While most said there isn’t much room for the dollar to rise further based on monetary policy, the threat of deeper-than-expected economic weakness and renewed inflationary pressure mean investors could prematurely seek out riskier assets.

Down more than 5% in November, the dollar index posted its worst monthly performance since September 2010, largely on expectations that the US Federal Reserve is about to slow the pace of its rate hikes and that a eventual break is near.

Speculative traders moved to a net short position on the dollar for the first time in 16 months in November, according to RockedBuzz via Reuters calculations based on data from the US Commodity Futures Trading Commission.

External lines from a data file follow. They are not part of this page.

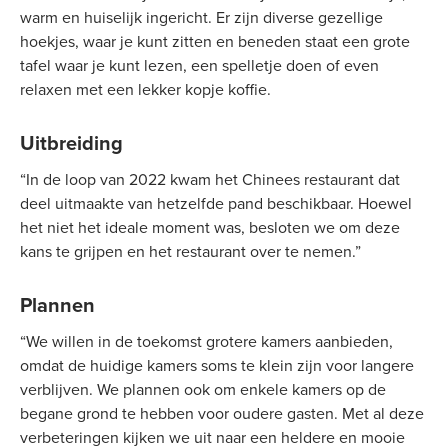
warm en huiselijk ingericht. Er zijn diverse gezellige
hoekjes, waar je kunt zitten en beneden staat een grote
tafel waar je kunt lezen, een spelletje doen of even
relaxen met een lekker kopje koffie.
Uitbreiding
“In de loop van 2022 kwam het Chinees restaurant dat
deel uitmaakte van hetzelfde pand beschikbaar. Hoewel
het niet het ideale moment was, besloten we om deze
kans te grijpen en het restaurant over te nemen.”
Plannen
“We willen in de toekomst grotere kamers aanbieden,
omdat de huidige kamers soms te klein zijn voor langere
verblijven. We plannen ook om enkele kamers op de
begane grond te hebben voor oudere gasten. Met al deze
verbeteringen kijken we uit naar een heldere en mooie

But the Dec. 1-6 RockedBuzz via Reuters poll of 66 currency strategists suggested the greenback will trade around current levels a year from now and maintain its nearly 10% gains so far this year, despite its recent beating of arrest.

Nearly two-thirds or 33 of the 51 strategists who responded to another question said the dollar’s biggest risk next month was that it would rebound rather than fall further.

“Now that assets have revalued, investors may be ill-positioned to face a period that could be characterized by persistent underlying inflationary pressures coupled with an impending recession in Europe and potentially the US next year,” he said. Jane Foley, head of FX strategy at Rabobank.

“We expect volatility levels to remain elevated over the coming months and expect it to be too early for USD bulls to fully capitulate.”

While the US’s relatively better economic performance and higher interest rates against its major counterparts helped the dollar outperform nearly all currencies, that trade based on rate differentials was mostly nearing its end.

Most major central banks, including the Fed, are expected to end their tightening campaigns in early 2023. An overwhelming majority of 80%, or 42 out of 51 respondents, said there is not much room for a dollar rise based on monetary policy.

Despite the dollar’s recent pullback, major currencies are not expected to recover their 2022 losses against the dollar until at least the end of 2023, the survey showed.

“For now, the forces that have supported the USD this year remain in place, despite the recent downside correction. Other currencies still don’t look as attractive,” said Athanasios Vamvakidis, head of G10 FX strategy at Bank of America.

“In our baseline, the USD remains strong into early next year and starts a more sustained downward path after the Fed pause. The risk we see is that inflation could be sticky on the way down, keeping the USD strong for longer.”

RockedBuzz via Reuters Poll-Major outlook currency pair https://fingfx.thomsonceiving.com/gfx/polling/lgvdkwdjlpo/RockedBuzz via Reuters%20Poll-Major%20currency%20pair%20outlook.PNG

The euro, up 10% against the dollar since its all-time low in September but still down nearly 8% this year, would have needed to lose about 3% by the end of February to trade at $1.02 . It was expected to move higher to trade around $1.07 in a year.

The Japanese yen, down nearly 20% for the year and currently trading around 136.50 to the dollar, is expected to change hands around 139.17, 136.17 and 132.67 to the dollar respectively in the next three, six and 12 months.

The pound, up more than 17% from its all-time low of $1.0382 in September on political turmoil, was forecasting a loss of nearly 5% to trade around $1.16 in three months.

The survey also showed that most emerging-market currencies will lose over the next six months, despite Chinese authorities easing some of their COVID-free rules that have fueled expectations of a rebound in economic activity.

The Chinese yuan, which has gained about 5% since reaching its all-time low in November to trade below 7 per dollar, is expected to stay above that level over the next six months.